Auf Nachfrage erklärte Lewe, dass am Aasee sowohl das Umweltamt als auch das Tiefbauamt „involviert“ seien. Den Umstand, dass im Zentrum der öffentlichen Debatte bislang nur der Umweltdezernent Matthias Peck (und nicht der für das Tiefbauamt zuständige Stadtbaurat Robin Denstorff) stand, begründete Lewe damit, dass Peck in seiner Funktion als Leiter des Krisenstabs unmittelbar nach dem Fischsterben die Federführung übernommen habe. In der Verantwortung stehe „die ganze Verwaltung“, so Lewe weiter.

Bei einem Pressegespräch nach der Sitzung äußerte sich auch die Gewässerexpertin Prof. Elisabeth Meyer von der Uni Münster. Auf die Frage, ob es möglich gewesen wäre, das Fischsterben durch vorsorgliche Maßnahmen zu verhindern, reagierte sie zurückhaltend. Der Aasee sei „über Nacht gekippt“, da sei vermutlich keine Zeit geblieben zu reagieren.

Meyer sprach die Hoffnung aus, dass man im Gefolge dieses Fischsterbens nähere Erkenntnisse über die komplizierten ökologischen Vorgänge im Aasee gewinne.

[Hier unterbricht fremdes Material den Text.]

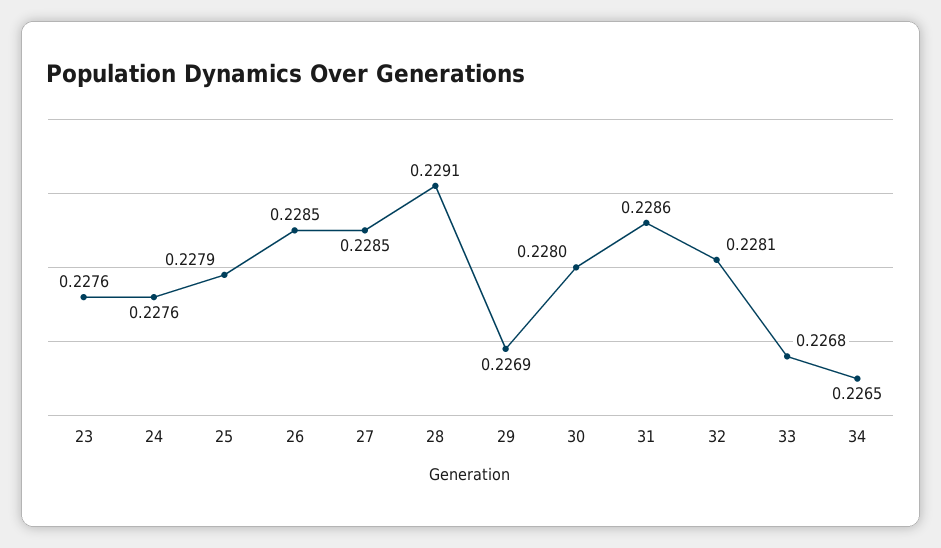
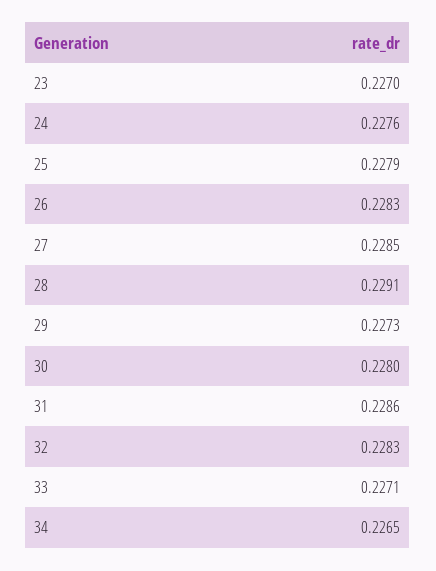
23: 0.2276 -> 0.227
26: 0.2285 -> 0.2283
29: 0.2269 -> 0.2273
32: 0.2281 -> 0.2283
33: 0.2268 -> 0.2271

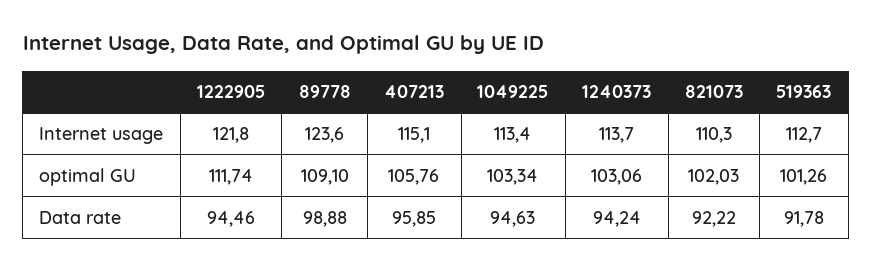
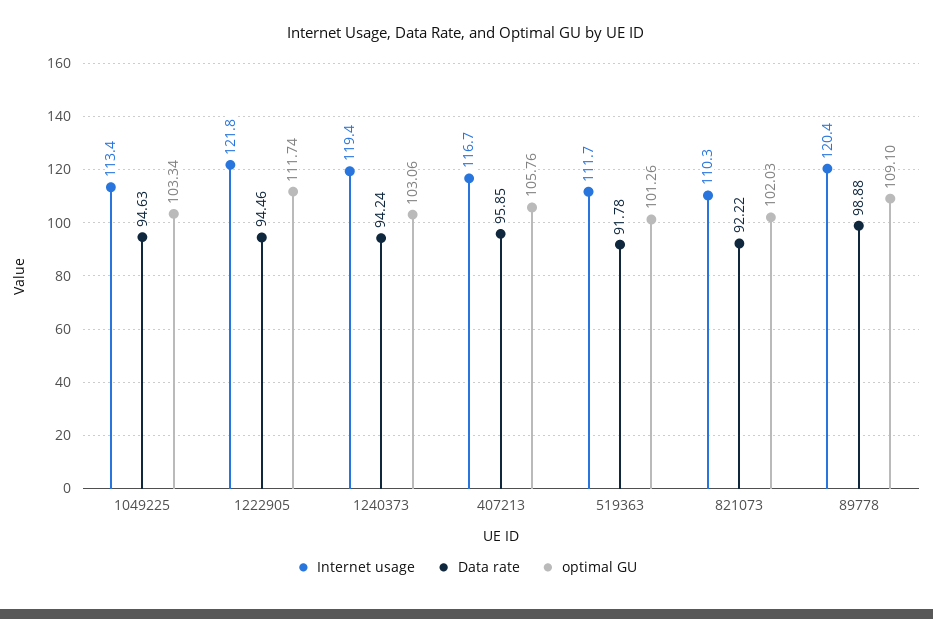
Internet usage, 89778: 123.6 -> 120.4
Internet usage, 407213: 115.1 -> 116.7
Internet usage, 1240373: 113.7 -> 119.4
Internet usage, 519363: 112.7 -> 111.7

Sie könnten wiederum helfen, ähnliche Katastrophen in der Zukunft zu verhindern.

Zu der aktuell diskutierten Sauerstoffzufuhr sagte die Wissenschaftlerin, dass entsprechende Erfahrungswerte eher für tiefere Gewässer vorlägen. Bei einem künstlichen und flachen Gewässer wie dem Aasee müssen man die ökologischen Auswirkungen sicherlich näher prüfen.

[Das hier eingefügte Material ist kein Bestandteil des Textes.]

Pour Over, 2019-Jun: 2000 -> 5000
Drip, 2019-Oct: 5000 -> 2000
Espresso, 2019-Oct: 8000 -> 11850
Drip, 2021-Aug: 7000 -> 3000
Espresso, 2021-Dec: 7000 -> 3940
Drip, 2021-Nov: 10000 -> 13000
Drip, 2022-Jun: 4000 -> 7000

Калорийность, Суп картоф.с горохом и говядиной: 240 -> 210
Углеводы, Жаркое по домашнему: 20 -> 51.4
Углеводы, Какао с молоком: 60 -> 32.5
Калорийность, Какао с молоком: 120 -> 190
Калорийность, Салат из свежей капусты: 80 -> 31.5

Zu dem Runden Tisch waren unter anderem Vertreter der Stadtverwaltung, der Bezirksregierung, der Hochschulen, des Umweltforums sowie der Fischerei geladen.

Kommentar

Aufarbeitung des Fischsterbens: Externe müssen es richten

Ein Anfang ist gemacht. Externe Gutachter, unter anderem aus Berlin und Magdeburg, sollen helfen, die Gründe für das dramatische Fischsterben im Aasee aufzudröseln. Was auch immer bei der Ursachenforschung am Ende auf dem Zettel steht, Oberbürgermeister Markus Lewe ist gut beraten, den Externen freie Hand zu lassen. Das ist er der verunsicherten Bevölkerung schuldig. Ein Runder Tisch, bei dem die Stadt­verwaltung selbst zehn der 25 Teilnehmer stellt, wirkt da eher kontraproduktiv.

Richtig war es indes, dass Markus Lewe am Mittwoch von der Verantwortung der „ganzen Stadtverwaltung“ gesprochen hat. Es war nämlich schon auffällig in den vergangenen Wochen, dass die städtische Umwelt­verwaltung im Brennpunkt der Kontroverse stand, während kaum jemandem in Münster bekannt ist, dass die Verantwortung für das hochsensible Gewässer beim Tiefbauamt liegt. Gerade wenn es um die komplizierten Fragen einer möglichen Umgestaltung des Aasees geht, wird der bislang von öffentlicher Kritik verschont gebliebene Stadtbaurat Robin Denstorff liefern müssen.

Politisch, da darf man sich keiner Illusion hingeben, ist das Fischsterben noch nicht ausgestanden. Es besteht die latente Gefahr parteipolitischer Scharmützel. ­Verhindern kann man diese nur durch Vertrauen – ­Vertrauen in die externen Gutachter.